Sus tamaños y costumbres varían mucho, pues desde los pequeños «gatos de mar» del Mediterráneo, a los «tiburones ballenas» de veinte metros, que se alimentan de plancton, se extiende toda la numerosa gama de la familia. Podría decirse que «No es tan fiero el tiburón como lo pintan», aunque se haya dado el caso de que atacaran a seres humanos treinta y seis veces en un año, causando la muerte en dos de ellas. También se ha dicho a menudo que ni siquiera las especies más peligrosas suelen atacar al submarinista, ya que le temen al verle desenvolverse en su propio ambiente. Eso no quita para que yo recuerde que, en 1959, un tiburón se trago a Robert Paniperin cuando buceaba con un compañero en aguas de California, y poco más tarde, en el Atlántico, un tal James Neal desapareció a veinte metros de profundidad, y cuanto se encontró fue su traje de inmersión hecho jirones. Por aquellos tiempos, acostumbraba yo a llevar una detallada estadística de todos los casos que se presentaban. Quería escribir un buen libro sobre tiburones, pero acabé desistiendo. Años después, un italiano — cuyo nombre he olvidado, pero al que recuerdo como magnífico submarinista — publicó un libro: Mis amigos los tiburones. Al poco tiempo, uno de ellos lo devoró en aguas de Capri, donde, lógicamente, parecía improbable que existieran escualos peligrosos.

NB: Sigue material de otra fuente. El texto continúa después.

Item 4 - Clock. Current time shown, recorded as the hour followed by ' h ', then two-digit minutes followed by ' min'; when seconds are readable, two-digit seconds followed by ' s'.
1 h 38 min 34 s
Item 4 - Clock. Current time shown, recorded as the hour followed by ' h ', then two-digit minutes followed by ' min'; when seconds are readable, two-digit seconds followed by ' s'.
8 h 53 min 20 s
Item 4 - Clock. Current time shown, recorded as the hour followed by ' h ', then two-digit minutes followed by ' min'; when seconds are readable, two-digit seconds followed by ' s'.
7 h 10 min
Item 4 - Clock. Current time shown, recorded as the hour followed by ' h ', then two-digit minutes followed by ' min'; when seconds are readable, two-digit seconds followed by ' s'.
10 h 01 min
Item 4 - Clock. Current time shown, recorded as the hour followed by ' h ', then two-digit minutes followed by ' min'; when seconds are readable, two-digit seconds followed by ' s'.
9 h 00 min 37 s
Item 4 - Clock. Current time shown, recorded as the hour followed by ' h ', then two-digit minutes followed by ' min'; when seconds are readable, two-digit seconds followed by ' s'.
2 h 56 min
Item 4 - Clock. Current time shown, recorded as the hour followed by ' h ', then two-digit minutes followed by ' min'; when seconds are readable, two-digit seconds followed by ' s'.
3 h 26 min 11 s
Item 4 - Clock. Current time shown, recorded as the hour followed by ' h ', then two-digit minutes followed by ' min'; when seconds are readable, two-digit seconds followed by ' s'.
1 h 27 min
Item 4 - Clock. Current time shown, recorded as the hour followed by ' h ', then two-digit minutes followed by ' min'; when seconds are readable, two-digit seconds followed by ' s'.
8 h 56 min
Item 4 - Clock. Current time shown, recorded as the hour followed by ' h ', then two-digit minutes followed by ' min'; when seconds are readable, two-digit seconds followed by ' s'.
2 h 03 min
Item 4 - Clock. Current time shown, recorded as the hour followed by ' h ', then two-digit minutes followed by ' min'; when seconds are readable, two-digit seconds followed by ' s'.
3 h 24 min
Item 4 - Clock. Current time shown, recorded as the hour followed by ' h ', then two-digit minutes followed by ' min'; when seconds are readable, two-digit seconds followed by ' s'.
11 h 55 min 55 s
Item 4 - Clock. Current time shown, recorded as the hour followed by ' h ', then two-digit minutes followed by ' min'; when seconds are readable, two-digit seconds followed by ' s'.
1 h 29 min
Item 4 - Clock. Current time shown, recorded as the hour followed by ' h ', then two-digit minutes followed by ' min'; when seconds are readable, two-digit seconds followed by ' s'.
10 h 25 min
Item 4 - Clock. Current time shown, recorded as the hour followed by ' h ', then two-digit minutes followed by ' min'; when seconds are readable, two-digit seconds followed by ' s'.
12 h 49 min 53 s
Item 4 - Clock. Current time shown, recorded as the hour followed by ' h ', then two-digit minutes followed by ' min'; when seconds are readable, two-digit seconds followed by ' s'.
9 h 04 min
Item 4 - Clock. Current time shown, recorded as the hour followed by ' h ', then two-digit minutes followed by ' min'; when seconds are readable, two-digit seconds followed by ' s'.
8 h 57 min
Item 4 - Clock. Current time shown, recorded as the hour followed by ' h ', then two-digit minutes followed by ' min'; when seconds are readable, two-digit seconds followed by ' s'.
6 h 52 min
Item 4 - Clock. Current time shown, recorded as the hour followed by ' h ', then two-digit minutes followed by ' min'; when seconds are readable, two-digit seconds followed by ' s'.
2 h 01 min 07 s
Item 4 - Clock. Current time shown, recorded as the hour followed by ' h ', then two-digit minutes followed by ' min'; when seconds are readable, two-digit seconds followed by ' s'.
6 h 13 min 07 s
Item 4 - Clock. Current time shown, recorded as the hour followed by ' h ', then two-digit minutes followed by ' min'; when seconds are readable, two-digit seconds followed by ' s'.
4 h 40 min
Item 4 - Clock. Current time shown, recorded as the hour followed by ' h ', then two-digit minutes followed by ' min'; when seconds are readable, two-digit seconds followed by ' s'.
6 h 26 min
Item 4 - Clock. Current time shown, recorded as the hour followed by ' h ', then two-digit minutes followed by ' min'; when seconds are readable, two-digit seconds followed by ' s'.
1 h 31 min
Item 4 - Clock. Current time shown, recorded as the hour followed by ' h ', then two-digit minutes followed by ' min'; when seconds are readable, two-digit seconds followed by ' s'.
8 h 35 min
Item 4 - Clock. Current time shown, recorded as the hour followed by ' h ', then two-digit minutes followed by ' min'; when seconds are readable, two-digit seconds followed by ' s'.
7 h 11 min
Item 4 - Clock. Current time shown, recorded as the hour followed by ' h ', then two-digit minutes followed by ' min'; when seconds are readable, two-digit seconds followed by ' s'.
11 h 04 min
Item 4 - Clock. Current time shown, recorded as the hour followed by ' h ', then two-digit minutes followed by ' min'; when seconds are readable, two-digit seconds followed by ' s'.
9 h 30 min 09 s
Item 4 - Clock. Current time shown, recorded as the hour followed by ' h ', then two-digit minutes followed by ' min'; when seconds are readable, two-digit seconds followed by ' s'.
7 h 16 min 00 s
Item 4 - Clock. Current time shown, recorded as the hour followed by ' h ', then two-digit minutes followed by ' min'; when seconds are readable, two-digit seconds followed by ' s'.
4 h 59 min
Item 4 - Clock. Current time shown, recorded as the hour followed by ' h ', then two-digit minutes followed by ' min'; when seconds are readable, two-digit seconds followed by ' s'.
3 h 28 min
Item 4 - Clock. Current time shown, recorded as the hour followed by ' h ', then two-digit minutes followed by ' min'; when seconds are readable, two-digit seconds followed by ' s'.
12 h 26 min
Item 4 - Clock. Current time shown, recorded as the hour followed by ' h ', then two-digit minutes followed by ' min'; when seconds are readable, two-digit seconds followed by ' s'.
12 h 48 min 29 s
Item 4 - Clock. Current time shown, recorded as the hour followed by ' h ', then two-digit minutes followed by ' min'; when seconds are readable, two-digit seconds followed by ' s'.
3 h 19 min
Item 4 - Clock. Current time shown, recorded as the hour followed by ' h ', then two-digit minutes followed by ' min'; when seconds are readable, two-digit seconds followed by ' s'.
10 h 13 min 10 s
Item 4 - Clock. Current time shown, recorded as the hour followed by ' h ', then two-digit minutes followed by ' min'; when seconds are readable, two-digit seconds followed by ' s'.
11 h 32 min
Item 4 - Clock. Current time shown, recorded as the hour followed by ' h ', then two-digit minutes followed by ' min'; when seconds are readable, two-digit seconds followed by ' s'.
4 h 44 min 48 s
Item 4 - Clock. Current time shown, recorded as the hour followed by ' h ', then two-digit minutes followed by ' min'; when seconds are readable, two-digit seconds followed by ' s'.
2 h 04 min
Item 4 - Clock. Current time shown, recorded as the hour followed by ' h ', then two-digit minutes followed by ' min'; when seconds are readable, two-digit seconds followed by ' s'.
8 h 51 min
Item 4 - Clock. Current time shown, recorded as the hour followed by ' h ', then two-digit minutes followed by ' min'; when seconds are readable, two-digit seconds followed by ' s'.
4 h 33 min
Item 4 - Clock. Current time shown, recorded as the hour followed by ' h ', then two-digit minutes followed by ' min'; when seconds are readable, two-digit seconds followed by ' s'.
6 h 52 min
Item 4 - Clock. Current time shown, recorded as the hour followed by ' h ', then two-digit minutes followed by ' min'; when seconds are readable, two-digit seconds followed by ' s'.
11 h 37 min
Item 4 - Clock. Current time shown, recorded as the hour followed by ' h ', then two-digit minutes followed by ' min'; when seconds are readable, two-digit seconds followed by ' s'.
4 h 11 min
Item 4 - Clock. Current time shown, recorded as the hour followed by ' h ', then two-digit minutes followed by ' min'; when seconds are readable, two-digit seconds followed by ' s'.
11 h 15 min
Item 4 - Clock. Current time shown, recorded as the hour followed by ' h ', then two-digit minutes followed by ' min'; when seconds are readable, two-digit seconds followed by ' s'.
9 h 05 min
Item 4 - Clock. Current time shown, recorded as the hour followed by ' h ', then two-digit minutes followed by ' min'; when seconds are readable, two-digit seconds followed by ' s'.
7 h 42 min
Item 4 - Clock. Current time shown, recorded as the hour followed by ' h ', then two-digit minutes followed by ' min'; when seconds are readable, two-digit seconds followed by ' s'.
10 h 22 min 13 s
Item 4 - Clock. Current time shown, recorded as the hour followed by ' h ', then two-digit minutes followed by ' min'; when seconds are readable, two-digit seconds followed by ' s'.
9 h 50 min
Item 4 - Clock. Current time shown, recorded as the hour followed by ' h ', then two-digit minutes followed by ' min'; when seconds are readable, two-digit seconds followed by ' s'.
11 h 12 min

Se ignora qué especie fue la que atacó al desgraciado submarinista italiano, pero sí se sabe que fue un tiburón blanco (Carcharodon carcharius) el asesino de Robert Pamperin, en California. Al «blanco» se le han comprobado innegables aficiones antropófagas y en sus estómagos se encuentran con frecuencia restos humanos. Otras especies consideradas como altamente peligrosas son el «tigre», el «martillo» y el «azul».